Through an Audience’s Ears

If a work is in part defined by the people who play it, Ashley Brown says it’s transformed by the people who hear it.

“It’s a special situation when you play [a new piece] to the public for the first time,” says the cellist. “As much as you try to imagine other people and hear with their ears, you don’t actually do that until there’s an audience, when you’re not allowed to stop and go, ‘Hang on, we’re a bar apart.’ You have to hold it together and create a piece of music in the moment, in front of other people, then you really do experience the piece for the first time.”

What’s that first performance like for de Lautour? Can he enjoy it?

“Yeah, I can,” he says doubtfully. “I’m often playing so it’s a slightly unusual experience for me to be sitting in the hall only listening, it doesn’t happen that often.

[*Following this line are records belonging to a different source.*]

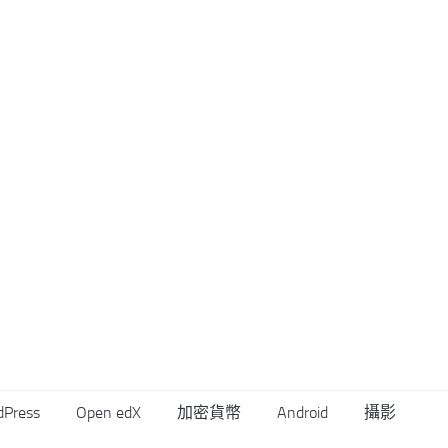
dPress
Open edX
加密貨幣
Android
攝影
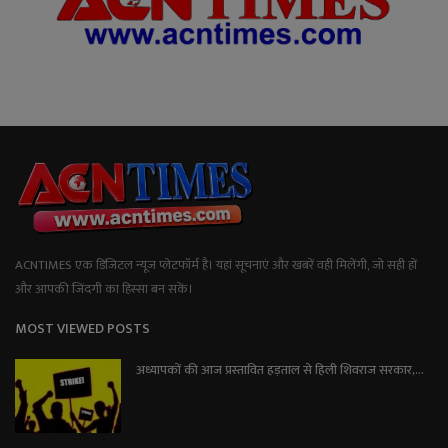
ACNTIMES एक डिजिटल न्यूज प्लेटफॉर्म है। यहां सूचनाएं और खबरें वही मिलेंगी, जो सही हों
और आपकी जिंदगी का हिस्सा बन सकें।
MOST VIEWED POSTS
अध्यापकों की आज प्रस्तावित हड़ताल से हिली शिवराज सरकार,...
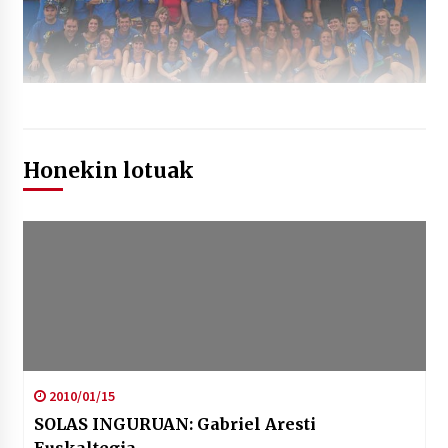
Honekin lotuak
2010/01/15
SOLAS INGURUAN: Gabriel Aresti
Euskaltegia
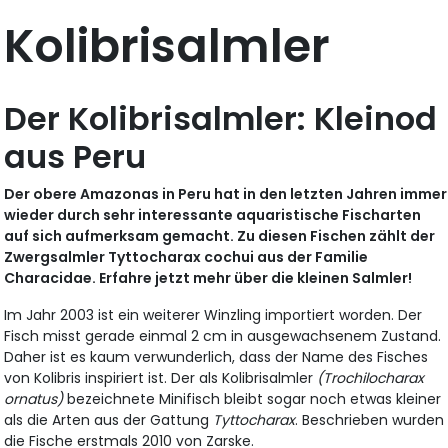
Kolibrisalmler
Der Kolibrisalmler: Kleinod
aus Peru
Der obere Amazonas in Peru hat in den letzten Jahren immer
wieder durch sehr interessante aquaristische Fischarten
auf sich aufmerksam gemacht. Zu diesen Fischen zählt der
Zwergsalmler Tyttocharax cochui aus der Familie
Characidae. Erfahre jetzt mehr über die kleinen Salmler!
Im Jahr 2003 ist ein weiterer Winzling importiert worden. Der
Fisch misst gerade einmal 2 cm in ausgewachsenem Zustand.
Daher ist es kaum verwunderlich, dass der Name des Fisches
von Kolibris inspiriert ist. Der als Kolibrisalmler
(Trochilocharax
ornatus)
bezeichnete Minifisch bleibt sogar noch etwas kleiner
als die Arten aus der Gattung
Tyttocharax
. Beschrieben wurden
die Fische erstmals 2010 von Zarske.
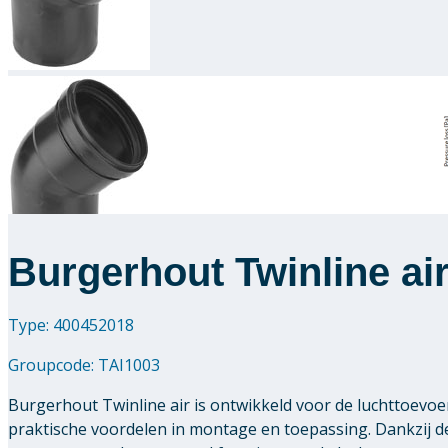
Burgerhout Twinline ai
Type: 400452018
Groupcode:
TAI1003
Burgerhout Twinline air is ontwikkeld voor de luchttoevo
praktische voordelen in montage en toepassing. Dankzij d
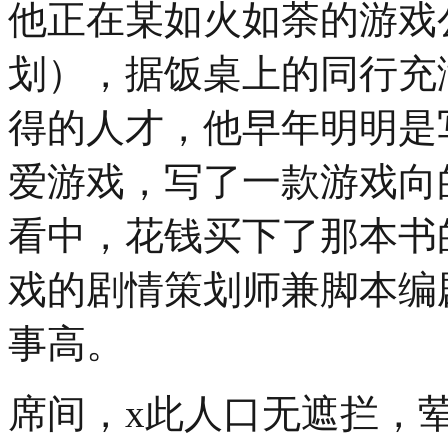
他正在某如火如荼的游戏公司做
划），据饭桌上的同行充
得的人才，他早年明明是
爱游戏，写了一款游戏向
看中，花钱买下了那本书
戏的剧情策划师兼脚本编
事高。
席间，x此人口无遮拦，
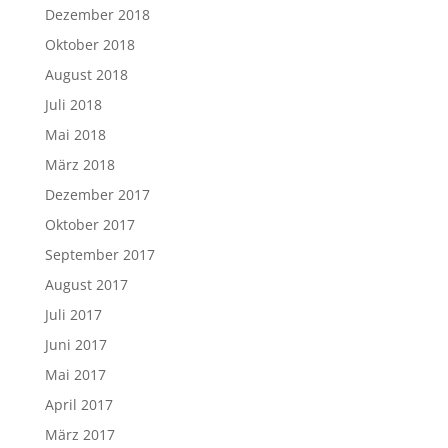
Dezember 2018
Oktober 2018
August 2018
Juli 2018
Mai 2018
März 2018
Dezember 2017
Oktober 2017
September 2017
August 2017
Juli 2017
Juni 2017
Mai 2017
April 2017
März 2017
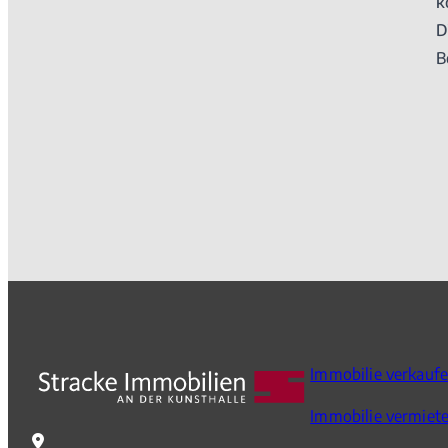
k
D
B
Immobilie verkauf
Immobilie vermiet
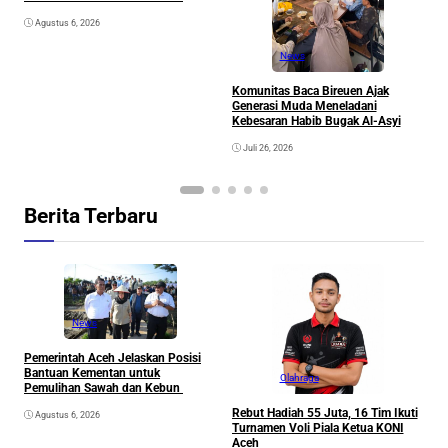
P
Agustus 6, 2026
News
Komunitas Baca Bireuen Ajak
Generasi Muda Meneladani
Kebesaran Habib Bugak Al-Asyi
Juli 26, 2026
Berita Terbaru
News
Pemerintah Aceh Jelaskan Posisi
Bantuan Kementan untuk
Olahraga
Pemulihan Sawah dan Kebun
Rebut Hadiah 55 Juta, 16 Tim Ikuti
Agustus 6, 2026
Turnamen Voli Piala Ketua KONI
Aceh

I’m not sure I like it very much. It’s a rush but obviously it’s nerve racking. You’re sitting there thinking, ‘Gee, I hope it doesn’t suck.’”

Facing the Music

In the bar following the concert, de Lautour is assured by all that An Auscultation of Water doesn’t suck. Still, it takes a brave person to confront an audience after a gig, but it’s a ritual for the trio and de Lautour.

“I do talk to audiences afterwards,” says the composer. “My ideal listener is someone I call a non-specialist sympathetic listener. Someone who isn’t necessarily familiar with contemporary music but can come away from it and say, ‘Yeah, that did sound a bit like water and I could sense the swirling waves and crashing stuff.’”

Ashley Brown says the members of NZTrio also appreciate what their listeners have to say about new music performances.

“Some of the best feedback we’ve had is from people who like their Beethoven and sit through the New Zealand work so they can get to the Beethoven in the second half. Time after time they come up to us and say, ‘We really appreciate that; there are a few things we didn’t like but there’ve been things we learnt to love and understand’. It’s been a bit of a crusade, and we’re really chuffed that has happened to at least some people who hear a piece several times and it wins them over eventually. Ah-ha, gotcha!”